I think this gives us the key to this passage in Psalm 34, when looking at it from a modern perspective. The Psalm has as one of its themes the truth that God protects and cares for His people. Sometimes it doesn’t feel that way. We certainly go through many trials and sufferings. The Psalmist himself says so- “Many are the afflictions of the righteous.” But even though we suffer, we do not suffer permanently. We come out of our trials stronger than before, by God’s gracious deliverance. None of our trials do permanent damage.
I have had various accidents in my life, as most of us have. Falls from trees, accidents on bikes, roughhousing with my brother, things like that. When the hit comes there’s that moment of shock, and then you start evaluating- what is the degree of my injury? Am I bleeding? Am I bleeding a lot? Is anything broken? Can I just walk this off or do I need some additional help (a band-aid, mom, an ambulance)? The Christian life feels like that a lot to me- some new blow comes and after the initial shock, you take stock of the situation- can I walk away from this? Is this going to do permanent damage?
Certainly the Christian experiences traumas like divorces, deaths of loved ones, falls into sin and so forth that will have permanent consequences. I have made mistakes that have permanently cost me friends. I have wasted time in sin that I will never get back. But by God’s grace I know that every loss I have experienced will be more than made up in God’s time. Some of those losses may not be recovered until eternity, but they will be.
This is a great example of a prophecy that has multiple levels of interpretation. We have to be careful not to allegorize and read hidden spiritual meanings behind everything, but sometimes we know that we should, since the Bible shows us the way. In John 19:36 this Psalm is quoted as a prophecy of the Messiah. When He was on the cross, the Roman soldiers broke the legs of the other prisoners to speed up their deaths, at the request of the Jews (since the next day was the Sabbath). But when they got to Jesus, He was already dead. So John says that this fulfills the prophecy in Psalm 34.
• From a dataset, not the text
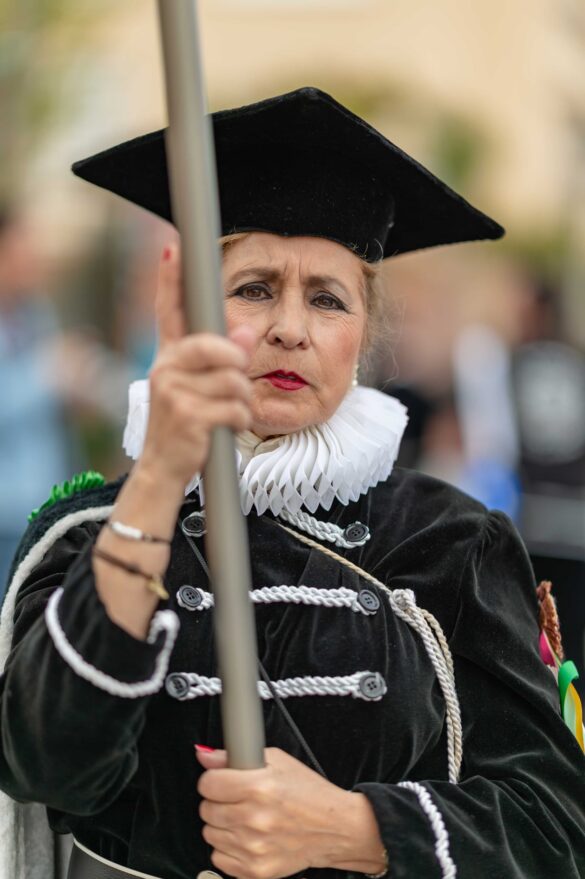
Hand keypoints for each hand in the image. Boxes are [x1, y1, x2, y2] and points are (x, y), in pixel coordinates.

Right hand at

Unless you see the bigger picture, this can feel like a pretty trivial way of interpreting Scripture. For one thing, the original Psalm doesn’t appear to be about the Messiah at all. It’s clearly about God’s people in general. Further, Jesus’ bones were not broken because he was already dead. That certainly doesn’t seem like avoiding permanent damage.
But of course, we know the whole story- by the power of God, Jesus was delivered even from the bonds of death. Even His death was not permanent. The fact that His legs were not broken was not in any way necessary to this whole process- the God who raised Jesus from the dead certainly could have healed broken bones. But the larger point is that Jesus escaped unharmed and stronger than ever even from this most calamitous trial.
And He is the head of His people. We share in His life. It is precisely because Jesus rose from the dead, that He conquered death itself, that we can have the confidence that the Scriptures calls us to in Psalm 34. We can know that not one of our bones will be broken. We share in Jesus’ life, and therefore we can have complete confidence that we can walk away from anything life throws at us, even if it knocks us down for a while. When we walk by faith, not by sight, we can have that confidence. When we believe the promises of God and put our trust in Christ, nothing that life can throw at us can do permanent damage. We will stumble, but not fall. We will bend but not break. We will walk through the valley of the shadow of death, but the Lord will lift us up, for He lifted up Jesus Christ from death, and all Jesus’ people are lifted up with Him.